Cette politique du « trop », sachez que nous ne l’accepterons jamais.
Cette politique du « trop » se refuse à l’invention de nouveaux droits sociaux et tente, contre vents et marées, de faire rentrer la réalité des pratiques d’emploi actuelles dans des schémas archaïques. Pourquoi continuer à nier, pour ne citer qu’un exemple, la position d’employeur-employé qui est la réalité de 56% des artistes du spectacle vivant en province ?
Vous n’avez comme seul guide que le totem de l’entreprise, mais en terme culturel, il ne s’agit pas d’accompagner des « entreprises », mais des œuvres et des artistes. La pauvreté de ce raisonnement vous amène à essayer de réduire la diversité et la richesse d’un secteur que vous proclamez pourtant si important pour une démocratie.
Votre politique sociale continuellement à charge, basée sur une obsession de l’emploi permanent, à l’heure où plus de 80% des embauches se font en contrat court, fait peser une présomption de culpabilité insoutenable sur les intermittents comme sur l’ensemble des chômeurs.
Ainsi sont mis en place des labels, ou des certifications sociales sur des critères qui visent à éliminer toutes les structures qui n’auront pas les moyens de créer des emplois permanents.
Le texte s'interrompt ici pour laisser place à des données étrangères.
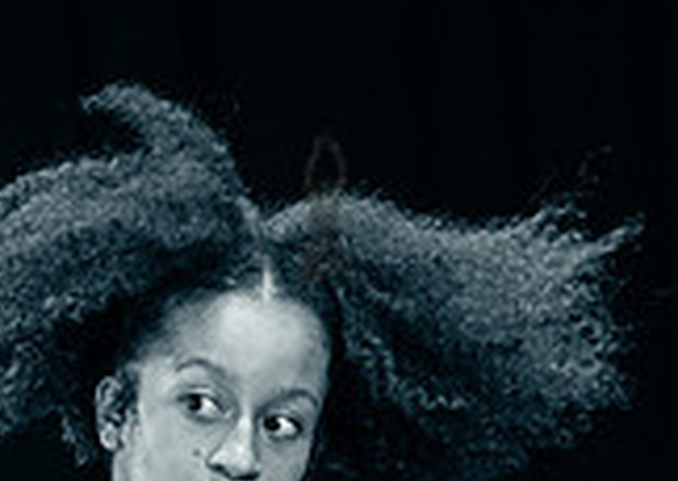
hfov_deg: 5.2
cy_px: 666
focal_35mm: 386
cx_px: 322
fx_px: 7417
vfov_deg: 3.7
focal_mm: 100
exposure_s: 1/1250
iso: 4000
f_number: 2.8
Nous le redisons pour la millième fois, nous ne sommes pas contre la permanence à condition qu’elle soit choisie. De même nous avons toujours soutenus les salariés « permittents » dans leurs demandes de réintégration en CDI. Mais c’est une erreur majeure que de faire de la permanence un préalable à des droits sociaux ou à une subvention. Il faut au contraire que les millions d’euros versés jusqu’à présent pour palier le différé d’indemnisation, aillent aux plus précaires, aux plus pauvres, sur les seuls critères d’accompagnements de projets. Alors, ces structures qui peinent à respecter les conventions collectives, je veux parler des compagnies qui dans le spectacle vivant composent 80 % du festival d’Avignon off, celles qui dans l’audiovisuel représentent la grande majorité des documentaires et films courts, alors oui, ces « entreprises » comme vous les appelez pourront respecter les critères que vous exigez.
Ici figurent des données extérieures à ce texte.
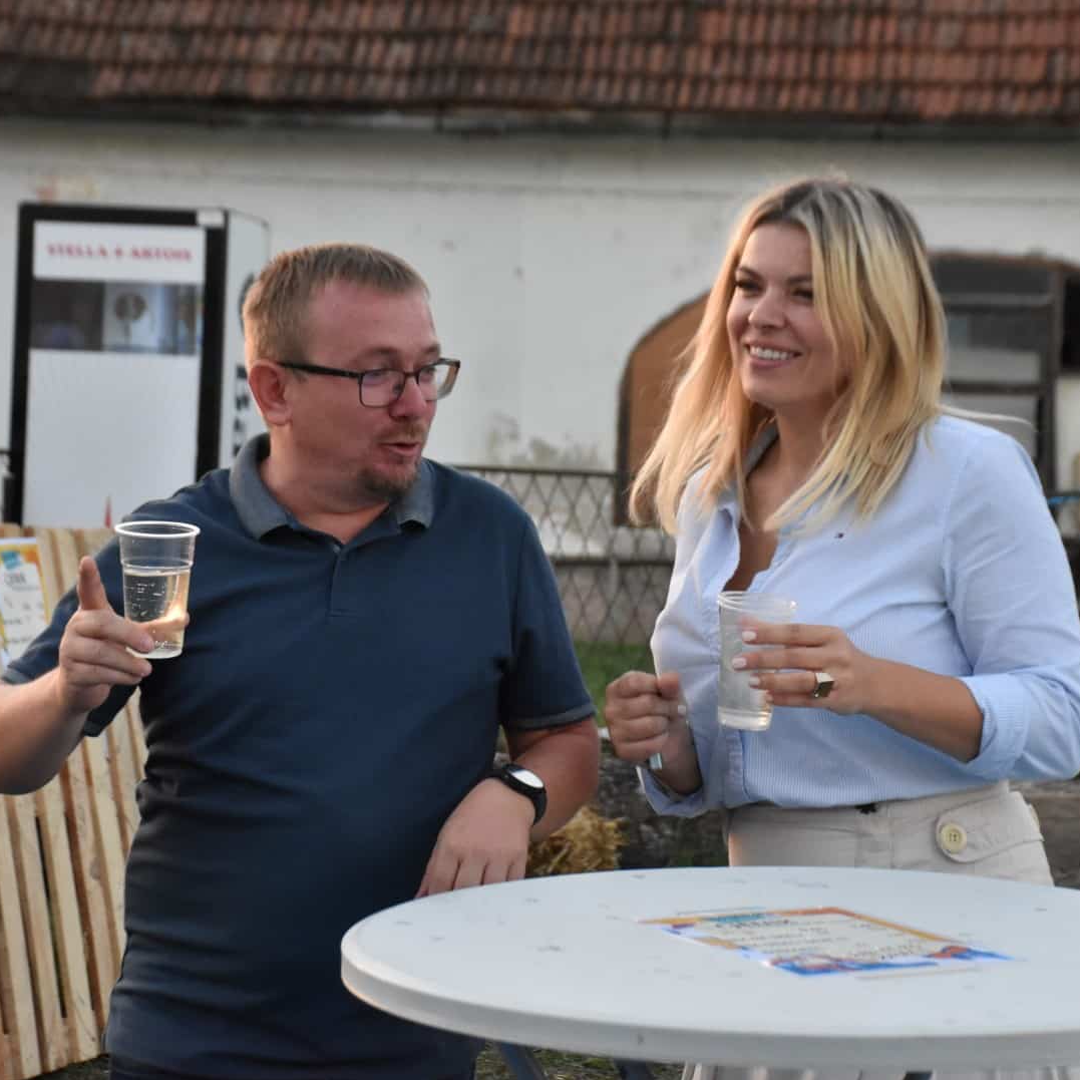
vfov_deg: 15.2
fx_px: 4059
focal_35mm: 115
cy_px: 541
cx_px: 560
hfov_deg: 15.2
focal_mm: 60
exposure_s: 1/250
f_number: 8
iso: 2500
Tous les metteurs en scène, tous les réalisateurs maintenant reconnus, absolument tous, ont commencé avec des projets pas payés, ou mal payés, qui ne répondaient à aucun des labels ou certifications sociales. Tous ont eu heureusement la possibilité d’être accompagnés. Tous sont la preuve qu’il ne faut pas interdire sur la base de critères qui n’ont aucun sens, mais au contraire aider plus encore.
La certification sociale déjà mise en place dans une partie du secteur audiovisuel va engendrer deux catégories de salariés : à activité égale, les uns seront éligibles au régime spécifique d’assurance chômage, les autres pas. C’est aussi aberrant que profondément injuste.
De même, votre politique pousse les plus faibles à porter le risque social de votre incohérence : vous confiez aux artistes une mission de démocratisation culturelle à travers l’accompagnement et le développement des pratiques amateurs que vous avez inscrit dans la loi sur la liberté de création, alors que ces périodes de travail ne peuvent même pas être prises en compte pour les droits au chômage de l’annexe 10 parce que ces mêmes artistes ne sont pas reconnus comme tels lorsqu’ils exercent ces activités. En considérant les problèmes uniquement du côté de l’emploi, vous creusez dangereusement le clivage entre les précaires. La solution est pourtant simple, on vous l’a déjà dit : construire des droits sociaux pour tous, sans oublier les malades et les femmes enceintes, adaptés aux réalités de l’emploi discontinu.
Les plus faibles, les plus pauvres, les plus précaires, les laissés-pour-compte, les « trop », toujours plus contrôlés, toujours plus ciblés, sauront vous rappeler que cette politique est définitivement inacceptable.
Et pour conclure, je voudrais citer cette phrase de Jankelevitch : « il y a tragédie chaque fois que l’impossible se joint au nécessaire. ». Et bien faisons en sorte que le nécessaire soit possible pour éviter la tragédie.